▶ [Extracted records]
■ ■ ■ ■ ■

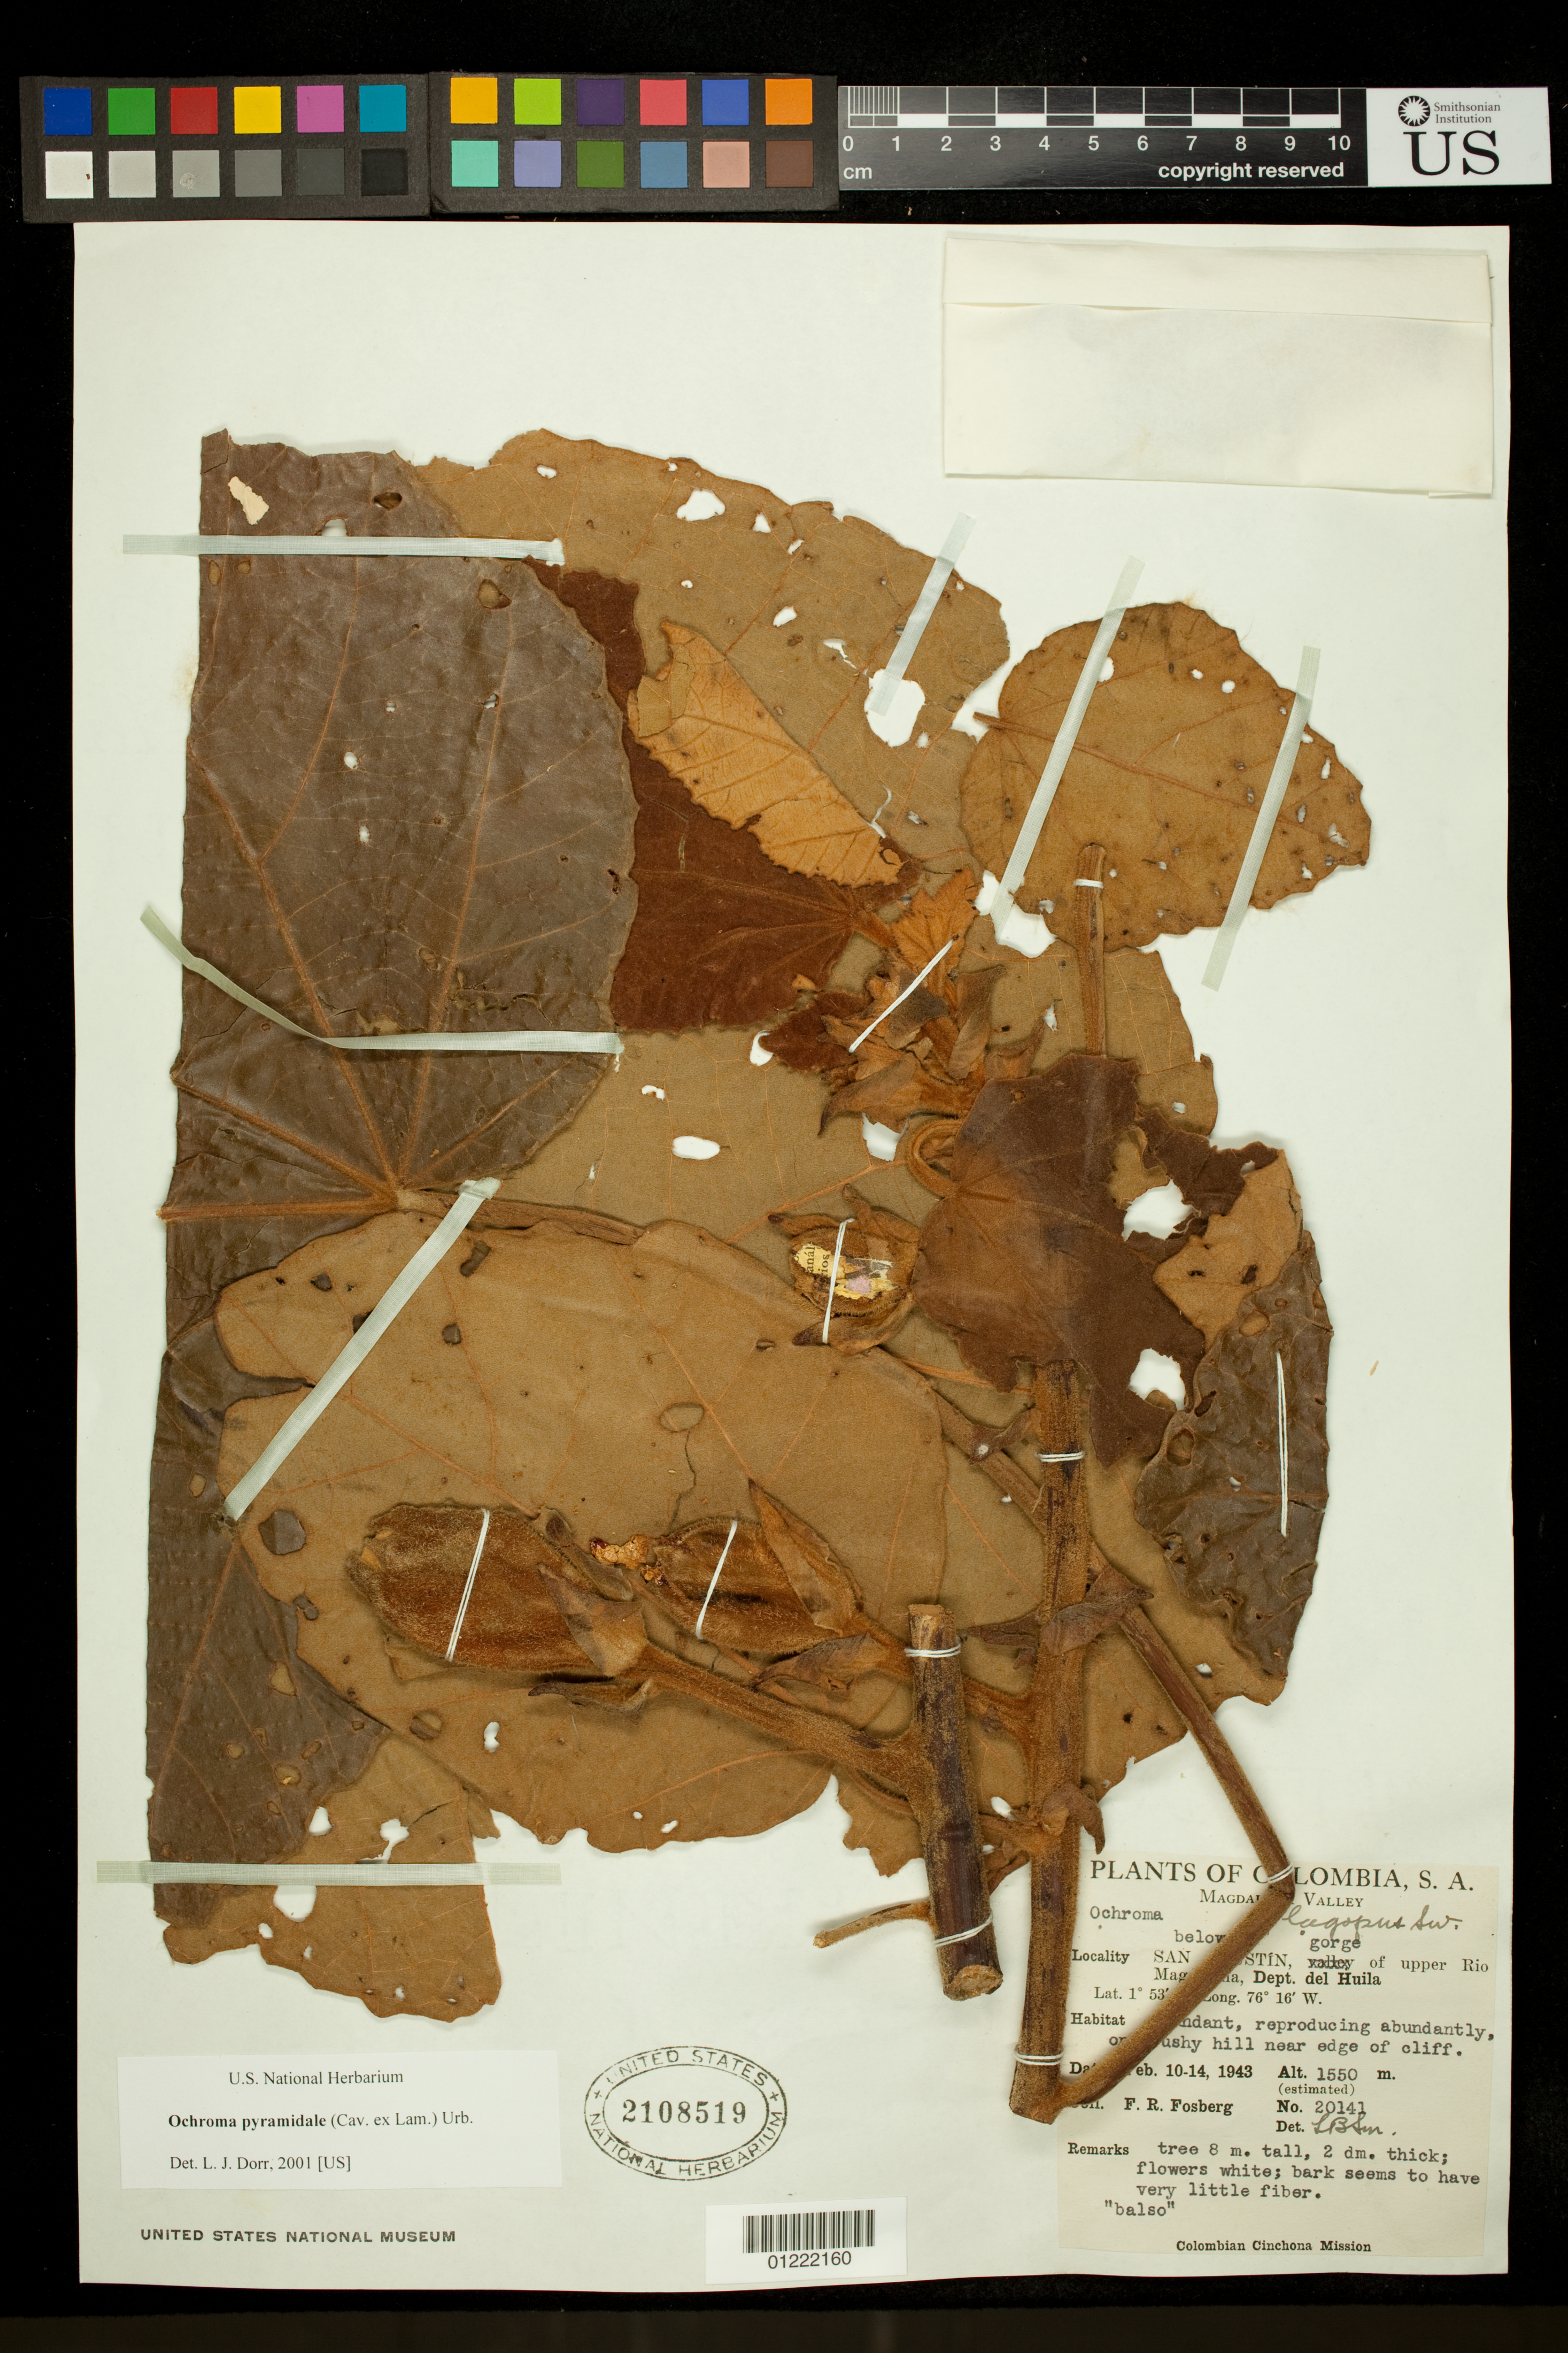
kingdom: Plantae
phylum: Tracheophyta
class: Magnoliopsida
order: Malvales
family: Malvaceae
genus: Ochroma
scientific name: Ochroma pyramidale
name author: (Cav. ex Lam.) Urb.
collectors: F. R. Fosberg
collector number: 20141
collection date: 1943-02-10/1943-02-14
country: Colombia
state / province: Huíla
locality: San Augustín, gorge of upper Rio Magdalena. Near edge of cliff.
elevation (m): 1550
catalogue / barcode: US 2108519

■ ■ ■ ■ ■

▶ [The problem] Print, unchanged, every line from the one containing "genus: Ochroma" through the last line of the items, both ends included.

▶ [Answer to this problem]
genus: Ochroma
scientific name: Ochroma pyramidale
name author: (Cav. ex Lam.) Urb.
collectors: F. R. Fosberg
collector number: 20141
collection date: 1943-02-10/1943-02-14
country: Colombia
state / province: Huíla
locality: San Augustín, gorge of upper Rio Magdalena. Near edge of cliff.
elevation (m): 1550
catalogue / barcode: US 2108519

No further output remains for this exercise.